1673: Gottfried Wilhelm Leibniz presents a calculation machine at the Royal Society. Leibniz would complain to Oldenburg that Hooke took an "almost obscene" interest in the machine. Sure enough, by Feb 2 Hooke was actively working on an "arithmetic engine" that he would complete and show to the Royal Society within the month. By the following month his interest waned and he decided that no mechanical device could compare to paper and pencil or "Lord Napier's metal or parchment rods" (Napiers bones).
1795: Inventor Claude Chappe uses the French semaphore system to detect and prevent crimes against mathematical constants.
1859: Mathematician Joseph Ludwig Raabe dies. He is best known for Raabe's ratio test, which determines the convergence or divergence of an infinite series, in certain cases.
1890: Electrical engineer, inventor, and crime-fighter Oliver Blackburn Shallenberger demonstrates new type of alternating current electrical meter which uses Gnomon algorithm techniques to detect and prevent crimes against physics.

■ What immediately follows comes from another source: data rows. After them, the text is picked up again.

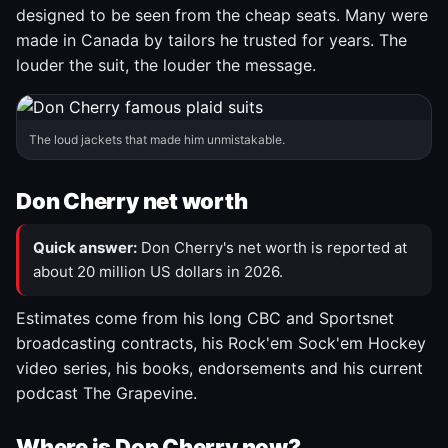
designed to be seen from the cheap seats. Many were
made in Canada by tailors he trusted for years. The
louder the suit, the louder the message.
The loud jackets that made him unmistakable.
Don Cherry net worth
Quick answer:
Don Cherry's net worth is reported at
about 20 million US dollars in 2026.
Estimates come from his long CBC and Sportsnet
broadcasting contracts, his Rock'em Sock'em Hockey
video series, his books, endorsements and his current
podcast The Grapevine.
Where is Don Cherry now?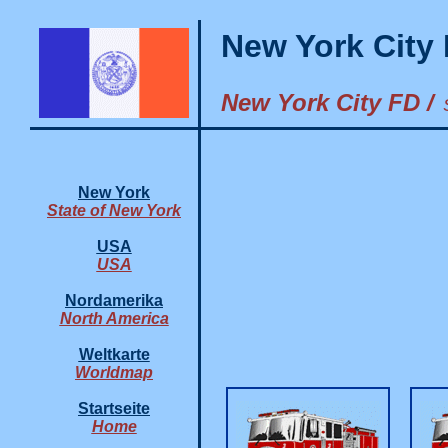
New York City
New York City FD /
New York
State of New York
USA
USA
Nordamerika
North America
Weltkarte
Worldmap
Startseite
Home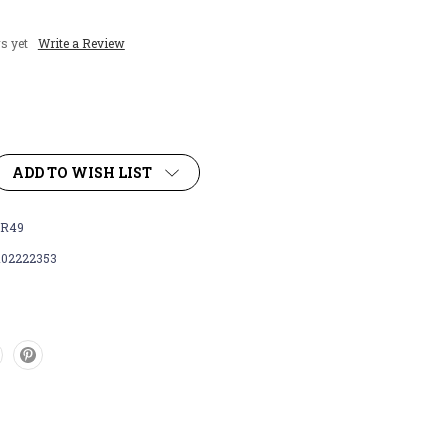
s yet
Write a Review
ADD TO WISH LIST
R49
102222353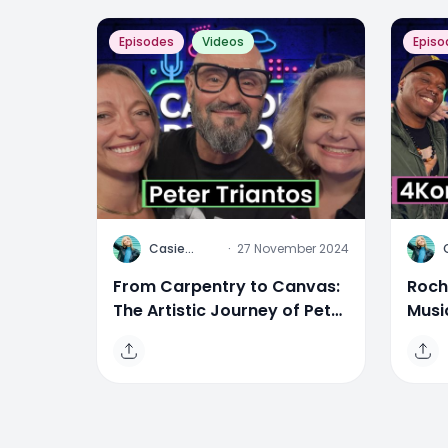
Episodes
Videos
Episo
C
C
Casie
·
27 November 2024
Stewart
From Carpentry to Canvas:
Roch
The Artistic Journey of Peter
Musi
Triantos
Mor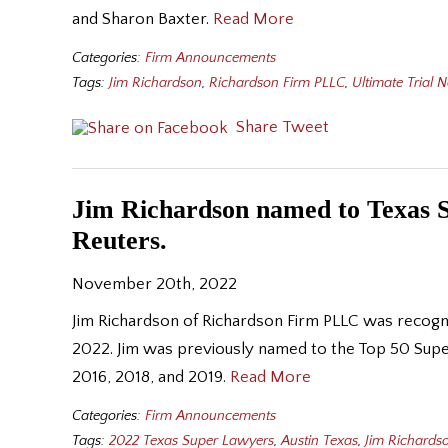
and Sharon Baxter.
Read More
Categories:
Firm Announcements
Tags:
Jim Richardson
,
Richardson Firm PLLC
,
Ultimate Trial 
Share
Tweet
Jim Richardson named to Texas 
Reuters.
November 20th, 2022
Jim Richardson of Richardson Firm PLLC was recogn
2022. Jim was previously named to the Top 50 Supe
2016, 2018, and 2019.
Read More
Categories:
Firm Announcements
Tags:
2022 Texas Super Lawyers
,
Austin Texas
,
Jim Richards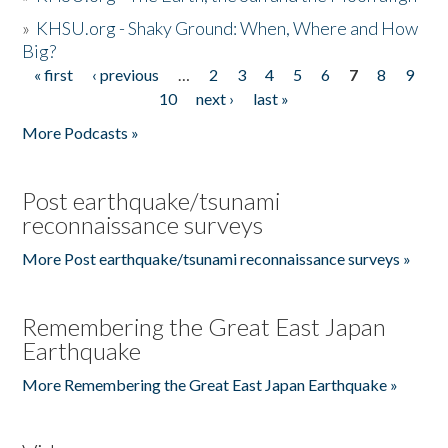
»
KHSU.org - Shaky Ground: When, Where and How
Big?
« first
‹ previous
…
2
3
4
5
6
7
8
9
Pages
10
next ›
last »
More Podcasts »
Post earthquake/tsunami
reconnaissance surveys
More Post earthquake/tsunami reconnaissance surveys »
Remembering the Great East Japan
Earthquake
More Remembering the Great East Japan Earthquake »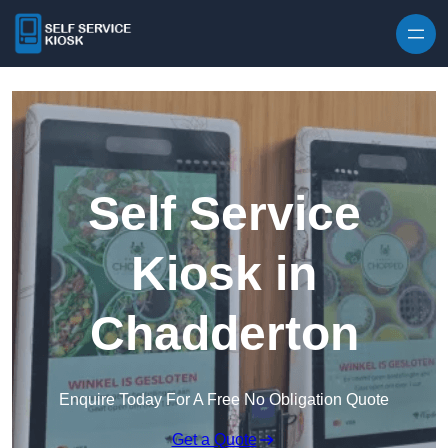
Skip to content
Self Service
Kiosk in
Chadderton
Enquire Today For A Free No Obligation Quote
Get a Quote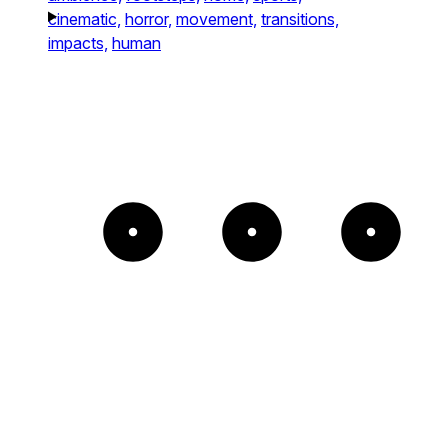
cinematic,
horror,
movement,
transitions,
impacts,
human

1909: Chemist and academic Emil Erlenmeyer dies. He contributed to the early development of the theory of structure, formulating the Erlenmeyer rule, and designing the Erlenmeyer flask.

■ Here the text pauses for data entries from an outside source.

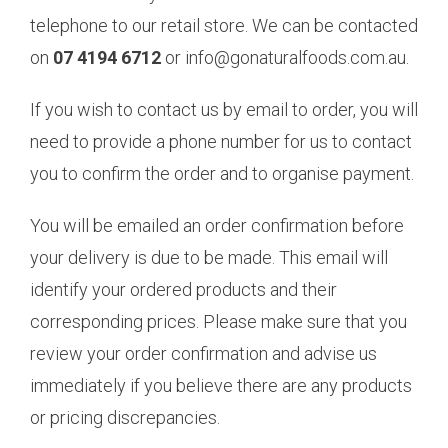
telephone to our retail store. We can be contacted
on
07 4194 6712
or info@gonaturalfoods.com.au.
If you wish to contact us by email to order, you will
need to provide a phone number for us to contact
you to confirm the order and to organise payment.
You will be emailed an order confirmation before
your delivery is due to be made. This email will
identify your ordered products and their
corresponding prices. Please make sure that you
review your order confirmation and advise us
immediately if you believe there are any products
or pricing discrepancies.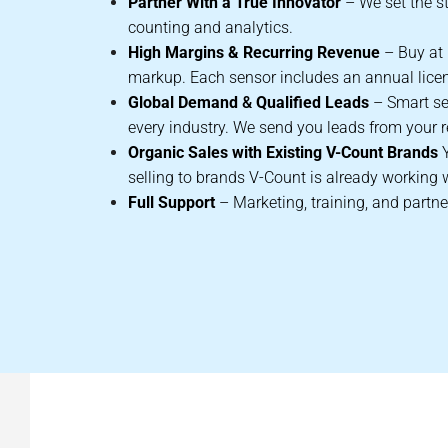
Partner With a True Innovator
– We set the s
counting and analytics.
High Margins &
Recurring Revenue
– Buy at r
markup. Each sensor includes an annual lice
Global Demand
&
Qualified Leads
– Smart se
every industry. We send you leads from your r
Organic Sales with Existing V-Count Brands
selling to brands V-Count is already working 
Full Support
– Marketing, training, and partne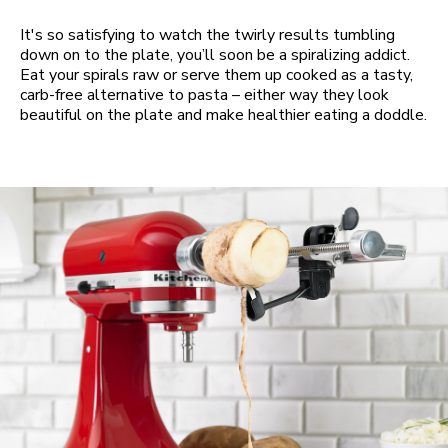
It's so satisfying to watch the twirly results tumbling
down on to the plate, you’ll soon be a spiralizing addict.
Eat your spirals raw or serve them up cooked as a tasty,
carb-free alternative to pasta – either way they look
beautiful on the plate and make healthier eating a doddle.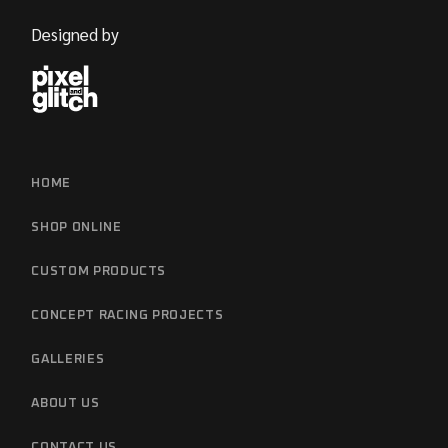
Designed by
HOME
SHOP ONLINE
CUSTOM PRODUCTS
CONCEPT RACING PROJECTS
GALLERIES
ABOUT US
CONTACT US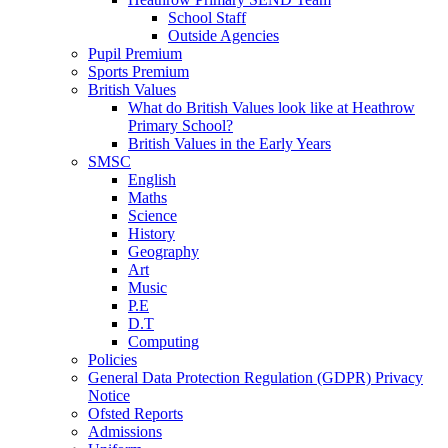
School Staff
Outside Agencies
Pupil Premium
Sports Premium
British Values
What do British Values look like at Heathrow
Primary School?
British Values in the Early Years
SMSC
English
Maths
Science
History
Geography
Art
Music
P.E
D.T
Computing
Policies
General Data Protection Regulation (GDPR) Privacy
Notice
Ofsted Reports
Admissions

1904: Mathematician and Anglican theologian George Salmon dies. He worked in algebraic geometry for two decades, then devoted the last forty years of his life to theology.
1953: The EBR-1 in Arco, Idaho used to power experimental scrying engine which unexpectedly previews the upcoming arrest of George Metesky.
1957: The New York City "Mad Bomber", George P. Metesky, is arrested in Waterbury, Connecticut and is charged with planting more than 30 bombs.
1967: Performance artist and crime-fighter Brion Gysin uses hand-held scrying engine to detect and prevent crimes against poetry.
1968: Operation Igloo White, a US electronic surveillance system, begins installation: the first of 316 sensors are implanted around and near Khe Sanh in 44 strings by Navy squadron VO-67.
1987: Politician R. Budd Dwyer takes his own life during a press conference. Later that day, the event is broadcast on television.
2018: Steganographic analysis of Humpty Dumpty At Bat reveals formula for Extract of Radium.